• _Written instruction_
Copy every one of the records below word for word.

• _Raw data_
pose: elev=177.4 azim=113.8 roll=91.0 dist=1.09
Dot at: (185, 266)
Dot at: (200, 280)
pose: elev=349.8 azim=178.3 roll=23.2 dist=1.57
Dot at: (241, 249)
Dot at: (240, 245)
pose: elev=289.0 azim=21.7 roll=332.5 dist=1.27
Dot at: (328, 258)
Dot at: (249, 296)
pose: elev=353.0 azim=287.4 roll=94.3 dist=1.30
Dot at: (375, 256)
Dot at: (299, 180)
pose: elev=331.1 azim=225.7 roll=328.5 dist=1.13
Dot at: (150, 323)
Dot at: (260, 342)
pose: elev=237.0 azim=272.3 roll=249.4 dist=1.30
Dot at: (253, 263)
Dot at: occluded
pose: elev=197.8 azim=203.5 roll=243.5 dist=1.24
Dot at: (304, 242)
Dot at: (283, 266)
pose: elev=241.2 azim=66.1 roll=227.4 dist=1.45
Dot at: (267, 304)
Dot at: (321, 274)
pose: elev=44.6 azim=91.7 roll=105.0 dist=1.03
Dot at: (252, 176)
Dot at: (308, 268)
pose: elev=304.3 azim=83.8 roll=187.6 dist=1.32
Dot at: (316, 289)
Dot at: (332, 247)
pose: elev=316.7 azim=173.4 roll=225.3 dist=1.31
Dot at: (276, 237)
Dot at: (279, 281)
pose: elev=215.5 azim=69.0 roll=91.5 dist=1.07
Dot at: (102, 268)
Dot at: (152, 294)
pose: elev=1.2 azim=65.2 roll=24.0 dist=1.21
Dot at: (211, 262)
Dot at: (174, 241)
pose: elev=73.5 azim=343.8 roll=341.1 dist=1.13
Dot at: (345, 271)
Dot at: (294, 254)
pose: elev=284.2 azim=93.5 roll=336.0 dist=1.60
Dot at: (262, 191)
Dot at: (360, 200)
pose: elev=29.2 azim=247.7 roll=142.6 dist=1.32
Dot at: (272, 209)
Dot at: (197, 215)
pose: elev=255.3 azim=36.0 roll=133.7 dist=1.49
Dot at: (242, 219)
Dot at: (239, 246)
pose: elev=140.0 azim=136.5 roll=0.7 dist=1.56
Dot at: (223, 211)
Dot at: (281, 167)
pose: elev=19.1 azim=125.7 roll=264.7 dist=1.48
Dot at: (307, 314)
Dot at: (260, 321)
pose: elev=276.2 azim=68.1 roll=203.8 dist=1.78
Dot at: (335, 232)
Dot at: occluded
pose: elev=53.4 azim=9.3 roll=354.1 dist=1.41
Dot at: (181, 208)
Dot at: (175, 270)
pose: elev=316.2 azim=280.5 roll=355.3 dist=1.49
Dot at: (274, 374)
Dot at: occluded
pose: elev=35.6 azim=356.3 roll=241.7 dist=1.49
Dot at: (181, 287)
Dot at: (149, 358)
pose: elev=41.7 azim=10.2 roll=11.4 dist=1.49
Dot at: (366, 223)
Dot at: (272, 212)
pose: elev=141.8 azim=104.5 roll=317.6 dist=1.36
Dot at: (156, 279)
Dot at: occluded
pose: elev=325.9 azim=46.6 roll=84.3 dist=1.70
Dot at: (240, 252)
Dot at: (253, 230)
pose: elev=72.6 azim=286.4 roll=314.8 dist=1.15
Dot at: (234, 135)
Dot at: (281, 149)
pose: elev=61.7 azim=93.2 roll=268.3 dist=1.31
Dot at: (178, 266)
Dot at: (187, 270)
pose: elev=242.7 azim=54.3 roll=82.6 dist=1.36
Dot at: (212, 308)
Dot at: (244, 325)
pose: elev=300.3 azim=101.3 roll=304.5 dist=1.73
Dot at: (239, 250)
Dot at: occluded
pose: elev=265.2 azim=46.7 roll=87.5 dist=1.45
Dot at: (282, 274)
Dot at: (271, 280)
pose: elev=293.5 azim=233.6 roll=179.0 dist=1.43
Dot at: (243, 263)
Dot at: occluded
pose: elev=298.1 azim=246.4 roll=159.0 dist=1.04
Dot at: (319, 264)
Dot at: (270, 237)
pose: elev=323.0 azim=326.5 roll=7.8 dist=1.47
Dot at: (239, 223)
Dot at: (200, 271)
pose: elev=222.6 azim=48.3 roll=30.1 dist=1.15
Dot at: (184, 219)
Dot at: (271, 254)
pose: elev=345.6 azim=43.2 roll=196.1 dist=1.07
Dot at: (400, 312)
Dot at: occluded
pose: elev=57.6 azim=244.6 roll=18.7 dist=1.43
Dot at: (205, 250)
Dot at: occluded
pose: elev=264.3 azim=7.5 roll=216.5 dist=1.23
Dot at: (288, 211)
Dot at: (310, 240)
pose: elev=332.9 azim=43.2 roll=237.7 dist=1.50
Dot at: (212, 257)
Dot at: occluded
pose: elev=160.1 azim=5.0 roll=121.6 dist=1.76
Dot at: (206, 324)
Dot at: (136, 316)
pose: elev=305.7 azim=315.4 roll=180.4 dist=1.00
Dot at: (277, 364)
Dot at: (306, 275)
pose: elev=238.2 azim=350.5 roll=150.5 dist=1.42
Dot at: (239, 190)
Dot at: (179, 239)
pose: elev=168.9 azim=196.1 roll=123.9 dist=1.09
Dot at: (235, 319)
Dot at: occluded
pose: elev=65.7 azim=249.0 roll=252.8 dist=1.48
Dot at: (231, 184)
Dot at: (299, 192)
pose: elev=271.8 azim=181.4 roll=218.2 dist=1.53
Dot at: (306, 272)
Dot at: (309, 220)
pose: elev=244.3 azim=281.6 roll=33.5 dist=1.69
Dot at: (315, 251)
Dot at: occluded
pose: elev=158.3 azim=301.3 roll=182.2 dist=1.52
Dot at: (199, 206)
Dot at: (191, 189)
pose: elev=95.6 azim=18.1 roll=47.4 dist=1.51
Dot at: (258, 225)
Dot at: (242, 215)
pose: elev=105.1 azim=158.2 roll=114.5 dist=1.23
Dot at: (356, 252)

• _Full solution_
pose: elev=177.4 azim=113.8 roll=91.0 dist=1.09
Dot at: (185, 266)
Dot at: (200, 280)
pose: elev=349.8 azim=178.3 roll=23.2 dist=1.57
Dot at: (241, 249)
Dot at: (240, 245)
pose: elev=289.0 azim=21.7 roll=332.5 dist=1.27
Dot at: (328, 258)
Dot at: (249, 296)
pose: elev=353.0 azim=287.4 roll=94.3 dist=1.30
Dot at: (375, 256)
Dot at: (299, 180)
pose: elev=331.1 azim=225.7 roll=328.5 dist=1.13
Dot at: (150, 323)
Dot at: (260, 342)
pose: elev=237.0 azim=272.3 roll=249.4 dist=1.30
Dot at: (253, 263)
Dot at: occluded
pose: elev=197.8 azim=203.5 roll=243.5 dist=1.24
Dot at: (304, 242)
Dot at: (283, 266)
pose: elev=241.2 azim=66.1 roll=227.4 dist=1.45
Dot at: (267, 304)
Dot at: (321, 274)
pose: elev=44.6 azim=91.7 roll=105.0 dist=1.03
Dot at: (252, 176)
Dot at: (308, 268)
pose: elev=304.3 azim=83.8 roll=187.6 dist=1.32
Dot at: (316, 289)
Dot at: (332, 247)
pose: elev=316.7 azim=173.4 roll=225.3 dist=1.31
Dot at: (276, 237)
Dot at: (279, 281)
pose: elev=215.5 azim=69.0 roll=91.5 dist=1.07
Dot at: (102, 268)
Dot at: (152, 294)
pose: elev=1.2 azim=65.2 roll=24.0 dist=1.21
Dot at: (211, 262)
Dot at: (174, 241)
pose: elev=73.5 azim=343.8 roll=341.1 dist=1.13
Dot at: (345, 271)
Dot at: (294, 254)
pose: elev=284.2 azim=93.5 roll=336.0 dist=1.60
Dot at: (262, 191)
Dot at: (360, 200)
pose: elev=29.2 azim=247.7 roll=142.6 dist=1.32
Dot at: (272, 209)
Dot at: (197, 215)
pose: elev=255.3 azim=36.0 roll=133.7 dist=1.49
Dot at: (242, 219)
Dot at: (239, 246)
pose: elev=140.0 azim=136.5 roll=0.7 dist=1.56
Dot at: (223, 211)
Dot at: (281, 167)
pose: elev=19.1 azim=125.7 roll=264.7 dist=1.48
Dot at: (307, 314)
Dot at: (260, 321)
pose: elev=276.2 azim=68.1 roll=203.8 dist=1.78
Dot at: (335, 232)
Dot at: occluded
pose: elev=53.4 azim=9.3 roll=354.1 dist=1.41
Dot at: (181, 208)
Dot at: (175, 270)
pose: elev=316.2 azim=280.5 roll=355.3 dist=1.49
Dot at: (274, 374)
Dot at: occluded
pose: elev=35.6 azim=356.3 roll=241.7 dist=1.49
Dot at: (181, 287)
Dot at: (149, 358)
pose: elev=41.7 azim=10.2 roll=11.4 dist=1.49
Dot at: (366, 223)
Dot at: (272, 212)
pose: elev=141.8 azim=104.5 roll=317.6 dist=1.36
Dot at: (156, 279)
Dot at: occluded
pose: elev=325.9 azim=46.6 roll=84.3 dist=1.70
Dot at: (240, 252)
Dot at: (253, 230)
pose: elev=72.6 azim=286.4 roll=314.8 dist=1.15
Dot at: (234, 135)
Dot at: (281, 149)
pose: elev=61.7 azim=93.2 roll=268.3 dist=1.31
Dot at: (178, 266)
Dot at: (187, 270)
pose: elev=242.7 azim=54.3 roll=82.6 dist=1.36
Dot at: (212, 308)
Dot at: (244, 325)
pose: elev=300.3 azim=101.3 roll=304.5 dist=1.73
Dot at: (239, 250)
Dot at: occluded
pose: elev=265.2 azim=46.7 roll=87.5 dist=1.45
Dot at: (282, 274)
Dot at: (271, 280)
pose: elev=293.5 azim=233.6 roll=179.0 dist=1.43
Dot at: (243, 263)
Dot at: occluded
pose: elev=298.1 azim=246.4 roll=159.0 dist=1.04
Dot at: (319, 264)
Dot at: (270, 237)
pose: elev=323.0 azim=326.5 roll=7.8 dist=1.47
Dot at: (239, 223)
Dot at: (200, 271)
pose: elev=222.6 azim=48.3 roll=30.1 dist=1.15
Dot at: (184, 219)
Dot at: (271, 254)
pose: elev=345.6 azim=43.2 roll=196.1 dist=1.07
Dot at: (400, 312)
Dot at: occluded
pose: elev=57.6 azim=244.6 roll=18.7 dist=1.43
Dot at: (205, 250)
Dot at: occluded
pose: elev=264.3 azim=7.5 roll=216.5 dist=1.23
Dot at: (288, 211)
Dot at: (310, 240)
pose: elev=332.9 azim=43.2 roll=237.7 dist=1.50
Dot at: (212, 257)
Dot at: occluded
pose: elev=160.1 azim=5.0 roll=121.6 dist=1.76
Dot at: (206, 324)
Dot at: (136, 316)
pose: elev=305.7 azim=315.4 roll=180.4 dist=1.00
Dot at: (277, 364)
Dot at: (306, 275)
pose: elev=238.2 azim=350.5 roll=150.5 dist=1.42
Dot at: (239, 190)
Dot at: (179, 239)
pose: elev=168.9 azim=196.1 roll=123.9 dist=1.09
Dot at: (235, 319)
Dot at: occluded
pose: elev=65.7 azim=249.0 roll=252.8 dist=1.48
Dot at: (231, 184)
Dot at: (299, 192)
pose: elev=271.8 azim=181.4 roll=218.2 dist=1.53
Dot at: (306, 272)
Dot at: (309, 220)
pose: elev=244.3 azim=281.6 roll=33.5 dist=1.69
Dot at: (315, 251)
Dot at: occluded
pose: elev=158.3 azim=301.3 roll=182.2 dist=1.52
Dot at: (199, 206)
Dot at: (191, 189)
pose: elev=95.6 azim=18.1 roll=47.4 dist=1.51
Dot at: (258, 225)
Dot at: (242, 215)
pose: elev=105.1 azim=158.2 roll=114.5 dist=1.23
Dot at: (356, 252)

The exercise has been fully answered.